Young Writers Project is an independent nonprofit that engages students to write, helps them improve, and connects them with authentic audiences in newspapers, before live audiences, and online. YWP also publishes an annual anthology and “The Voice,” a digital magazine with YWP’s best writing, images, and features. More info: youngwritersproject.org or contact YWP at [email protected] or (802) 324-9538. This month, we present General Writing responses.
Generation of broken mirrors
How do we cope with
seven years of bad luck,
sweating summers away, treating youth
like bittersweet apricots, unripe or rotting,
when winter brings
our future’s eroded footprints
as clearly as if they were stamped
in freshly fallen snow?
We are not ourselves, ruining things we love
by becoming them,
making competitions of unblooming.
I love me,
I love me not.
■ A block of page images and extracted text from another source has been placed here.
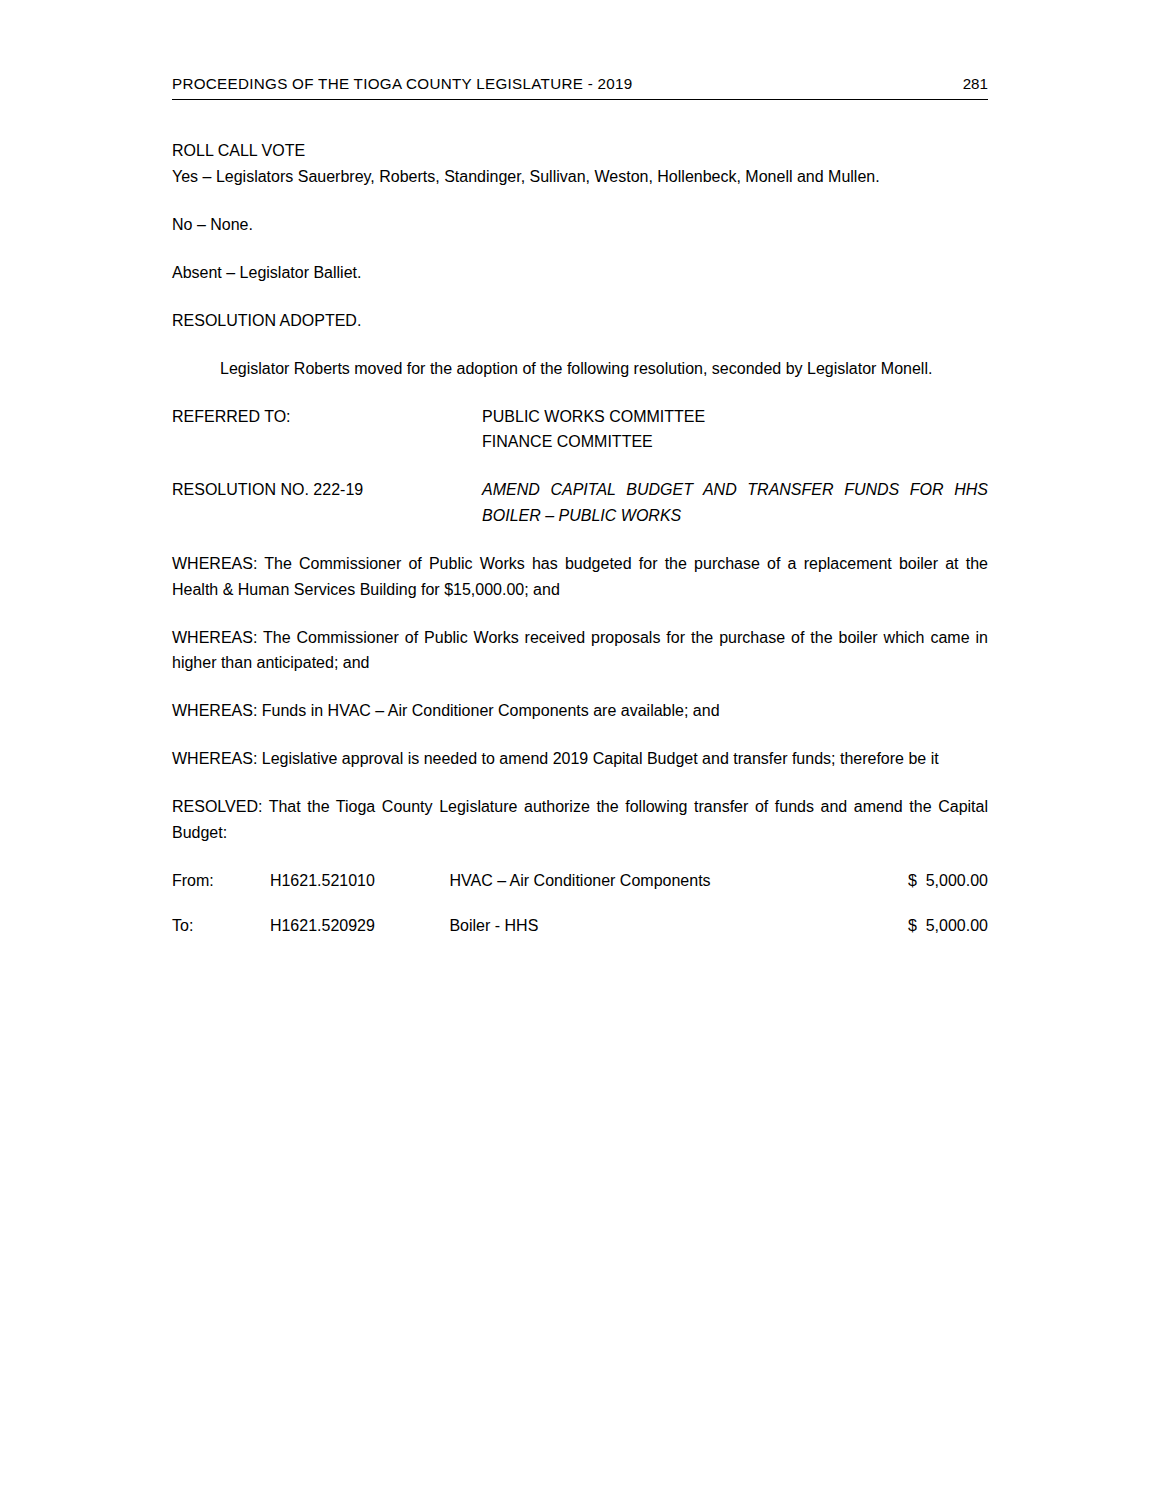PROCEEDINGS OF THE TIOGA COUNTY LEGISLATURE - 2019 281
ROLL CALL VOTE
Yes – Legislators Sauerbrey, Roberts, Standinger, Sullivan, Weston, Hollenbeck, Monell and Mullen.
No – None.
Absent – Legislator Balliet.
RESOLUTION ADOPTED.
Legislator Roberts moved for the adoption of the following resolution, seconded by Legislator Monell.
| REFERRED TO: | PUBLIC WORKS COMMITTEE FINANCE COMMITTEE |
| RESOLUTION NO. 222-19 | AMEND CAPITAL BUDGET AND TRANSFER FUNDS FOR HHS BOILER – PUBLIC WORKS |
WHEREAS: The Commissioner of Public Works has budgeted for the purchase of a replacement boiler at the Health & Human Services Building for $15,000.00; and
WHEREAS: The Commissioner of Public Works received proposals for the purchase of the boiler which came in higher than anticipated; and
WHEREAS: Funds in HVAC – Air Conditioner Components are available; and
WHEREAS: Legislative approval is needed to amend 2019 Capital Budget and transfer funds; therefore be it
RESOLVED: That the Tioga County Legislature authorize the following transfer of funds and amend the Capital Budget:
| From: | H1621.521010 | HVAC – Air Conditioner Components | $ 5,000.00 |
| To: | H1621.520929 | Boiler - HHS | $ 5,000.00 |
Love me,
love the parallel of armor and amour.
Petals pirouetting,
metallic lace lining pistil, pistol.
There is pollen under my (your) eyes
and I (you) am (are) allergic.
— Rebecca Orten, 16
Middlebury
 
Frozen innocence
That puffy, innocent
frozenness sure
looks harmless from
the inside of my warm, cozy house.
But past experience tells me
it’s not so seemingly harmless
down your snow pants
or sliding down the back of your neck.
Or in some unfortunate cases,
melting down your cold, oh-so-cold,
cheeks as your clumsy sibling tries
to somehow fit an apology out of his mouth.
No, I’ll never be fooled again.
Although it does look pretty and
it marks the season,
I won’t fall into its trap.
— Addison Schnoor, 13
Weybridge
Heavy milk
I love too deeply, like a clementine behind a grape peel,
thick skin with bitter water.
If a puddle on a sunken sidewalk is love, I have fallen in.
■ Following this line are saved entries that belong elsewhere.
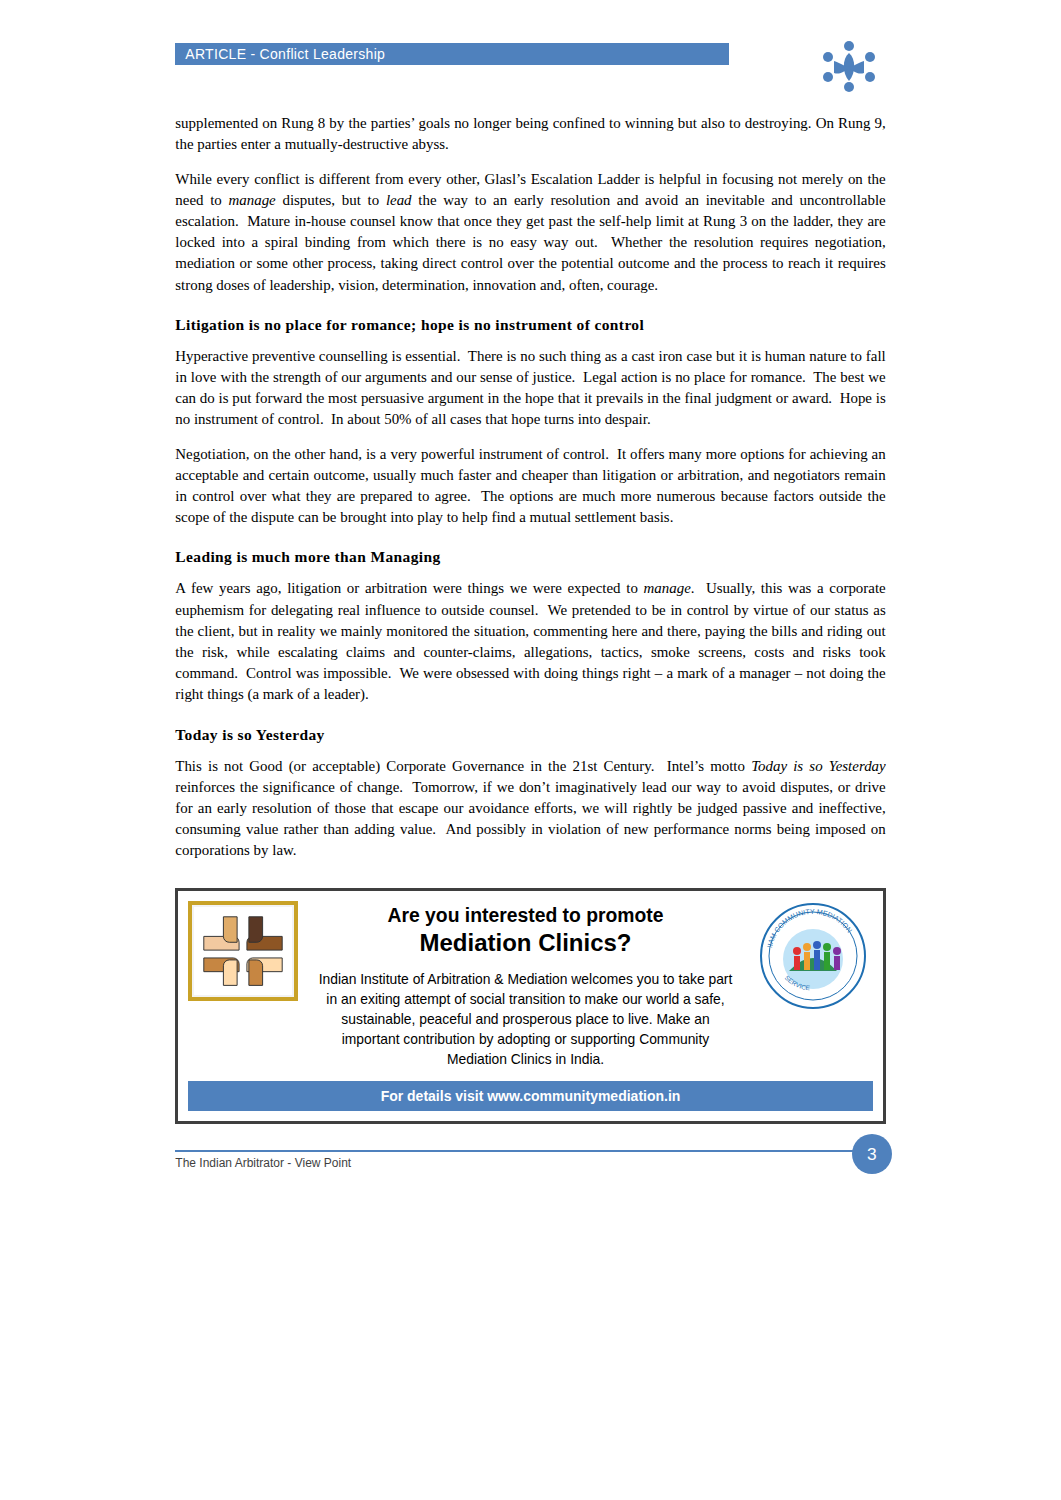ARTICLE - Conflict Leadership
supplemented on Rung 8 by the parties’ goals no longer being confined to winning but also to destroying. On Rung 9, the parties enter a mutually-destructive abyss.
While every conflict is different from every other, Glasl’s Escalation Ladder is helpful in focusing not merely on the need to manage disputes, but to lead the way to an early resolution and avoid an inevitable and uncontrollable escalation. Mature in-house counsel know that once they get past the self-help limit at Rung 3 on the ladder, they are locked into a spiral binding from which there is no easy way out. Whether the resolution requires negotiation, mediation or some other process, taking direct control over the potential outcome and the process to reach it requires strong doses of leadership, vision, determination, innovation and, often, courage.
Litigation is no place for romance; hope is no instrument of control
Hyperactive preventive counselling is essential. There is no such thing as a cast iron case but it is human nature to fall in love with the strength of our arguments and our sense of justice. Legal action is no place for romance. The best we can do is put forward the most persuasive argument in the hope that it prevails in the final judgment or award. Hope is no instrument of control. In about 50% of all cases that hope turns into despair.
Negotiation, on the other hand, is a very powerful instrument of control. It offers many more options for achieving an acceptable and certain outcome, usually much faster and cheaper than litigation or arbitration, and negotiators remain in control over what they are prepared to agree. The options are much more numerous because factors outside the scope of the dispute can be brought into play to help find a mutual settlement basis.
Leading is much more than Managing
A few years ago, litigation or arbitration were things we were expected to manage. Usually, this was a corporate euphemism for delegating real influence to outside counsel. We pretended to be in control by virtue of our status as the client, but in reality we mainly monitored the situation, commenting here and there, paying the bills and riding out the risk, while escalating claims and counter-claims, allegations, tactics, smoke screens, costs and risks took command. Control was impossible. We were obsessed with doing things right – a mark of a manager – not doing the right things (a mark of a leader).
Today is so Yesterday
This is not Good (or acceptable) Corporate Governance in the 21st Century. Intel’s motto Today is so Yesterday reinforces the significance of change. Tomorrow, if we don’t imaginatively lead our way to avoid disputes, or drive for an early resolution of those that escape our avoidance efforts, we will rightly be judged passive and ineffective, consuming value rather than adding value. And possibly in violation of new performance norms being imposed on corporations by law.
Are you interested to promote Mediation Clinics?
Indian Institute of Arbitration & Mediation welcomes you to take part in an exiting attempt of social transition to make our world a safe, sustainable, peaceful and prosperous place to live. Make an important contribution by adopting or supporting Community Mediation Clinics in India.
IIAM COMMUNITY MEDIATION SERVICE
For details visit www.communitymediation.in
The Indian Arbitrator - View Point
3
I have stepped in liquid heartache,
it is chewed gum on the sole of my shoe.
A tongue of cinnamon and cigarettes, you have.
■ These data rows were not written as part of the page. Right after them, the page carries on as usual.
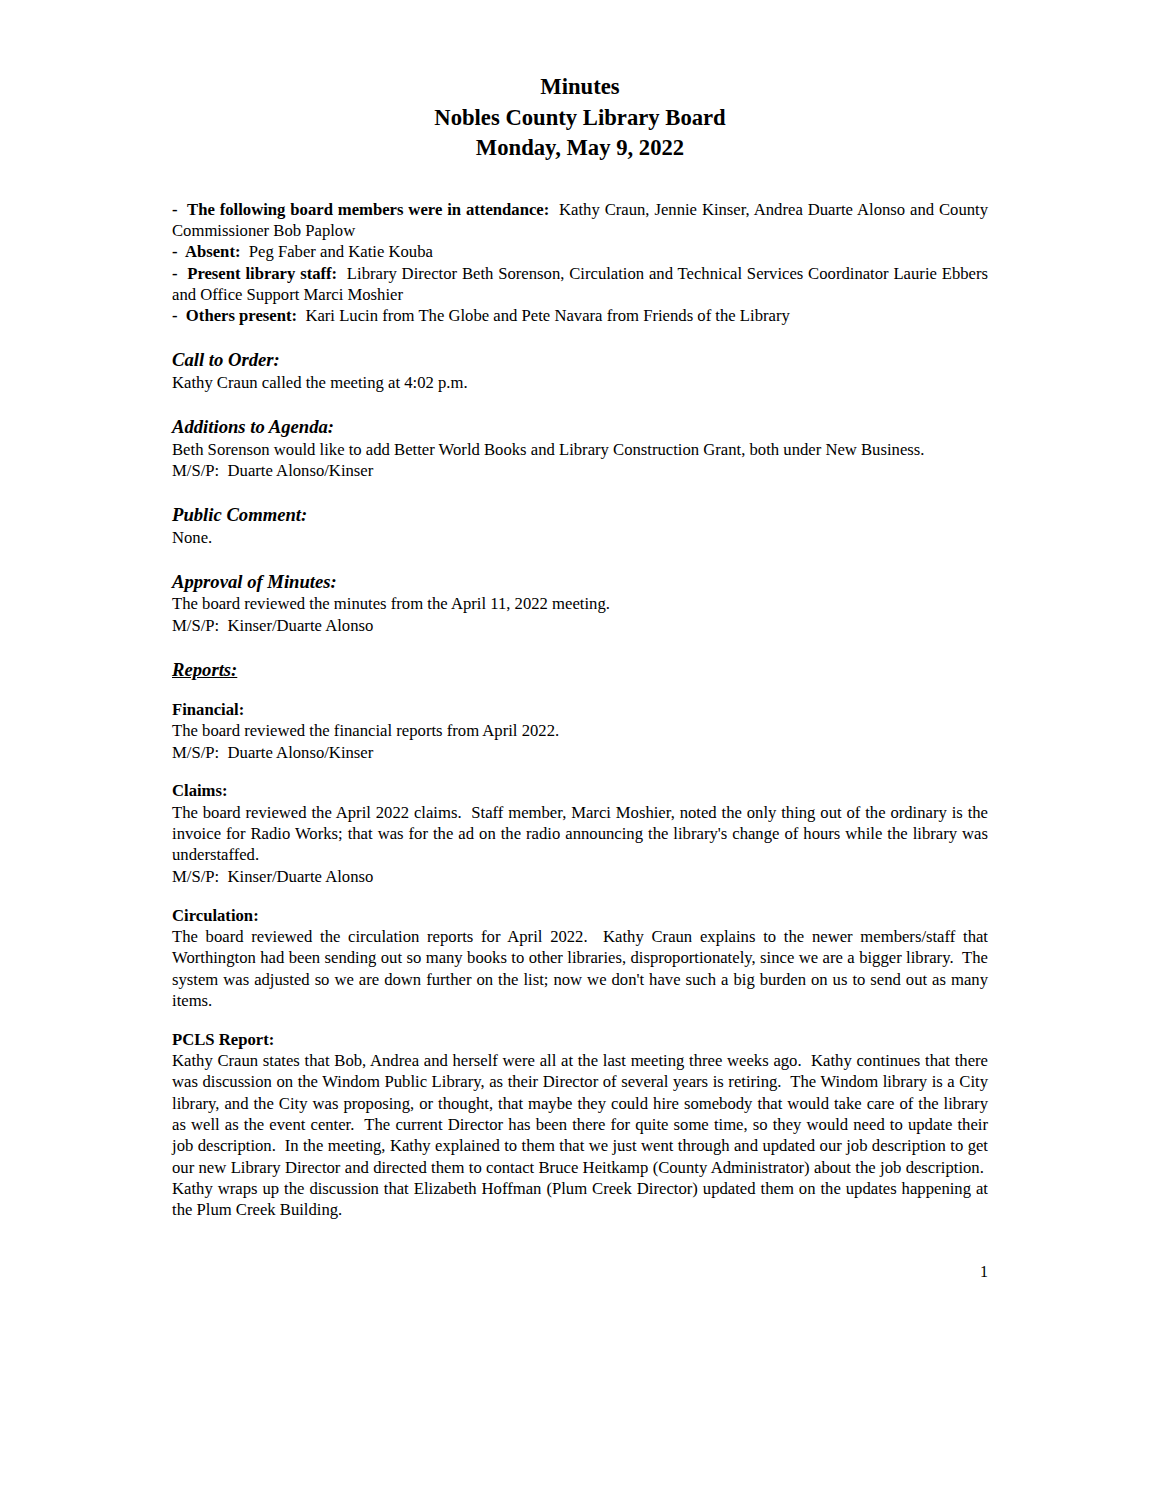Minutes
Nobles County Library Board
Monday, May 9, 2022
- The following board members were in attendance: Kathy Craun, Jennie Kinser, Andrea Duarte Alonso and County Commissioner Bob Paplow
- Absent: Peg Faber and Katie Kouba
- Present library staff: Library Director Beth Sorenson, Circulation and Technical Services Coordinator Laurie Ebbers and Office Support Marci Moshier
- Others present: Kari Lucin from The Globe and Pete Navara from Friends of the Library
Call to Order:
Kathy Craun called the meeting at 4:02 p.m.
Additions to Agenda:
Beth Sorenson would like to add Better World Books and Library Construction Grant, both under New Business.
M/S/P: Duarte Alonso/Kinser
Public Comment:
None.
Approval of Minutes:
The board reviewed the minutes from the April 11, 2022 meeting.
M/S/P: Kinser/Duarte Alonso
Reports:
Financial:
The board reviewed the financial reports from April 2022.
M/S/P: Duarte Alonso/Kinser
Claims:
The board reviewed the April 2022 claims. Staff member, Marci Moshier, noted the only thing out of the ordinary is the invoice for Radio Works; that was for the ad on the radio announcing the library's change of hours while the library was understaffed.
M/S/P: Kinser/Duarte Alonso
Circulation:
The board reviewed the circulation reports for April 2022. Kathy Craun explains to the newer members/staff that Worthington had been sending out so many books to other libraries, disproportionately, since we are a bigger library. The system was adjusted so we are down further on the list; now we don't have such a big burden on us to send out as many items.
PCLS Report:
Kathy Craun states that Bob, Andrea and herself were all at the last meeting three weeks ago. Kathy continues that there was discussion on the Windom Public Library, as their Director of several years is retiring. The Windom library is a City library, and the City was proposing, or thought, that maybe they could hire somebody that would take care of the library as well as the event center. The current Director has been there for quite some time, so they would need to update their job description. In the meeting, Kathy explained to them that we just went through and updated our job description to get our new Library Director and directed them to contact Bruce Heitkamp (County Administrator) about the job description. Kathy wraps up the discussion that Elizabeth Hoffman (Plum Creek Director) updated them on the updates happening at the Plum Creek Building.
1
Where is the love I saved for myself?
Must have left it on a train to New York City.
How slowly 10 minutes can go by.
Time holds my bones together with its white grip.
The calcium is getting to me.
Up to my neck in milk, I am 2% closer to you,
a skim puddle of bleached water disguised as constructive criticism.
Two more cups until your blood turns to cream,
mix it with a plastic knife and watch it melt to steam.
Is it oatmeal or alchemy?
I ask you, who am I without my name?
Without the sound that calls me
(your tongue against your teeth),
I am an empty girl.
What word would you know me as if the syllables fell asleep?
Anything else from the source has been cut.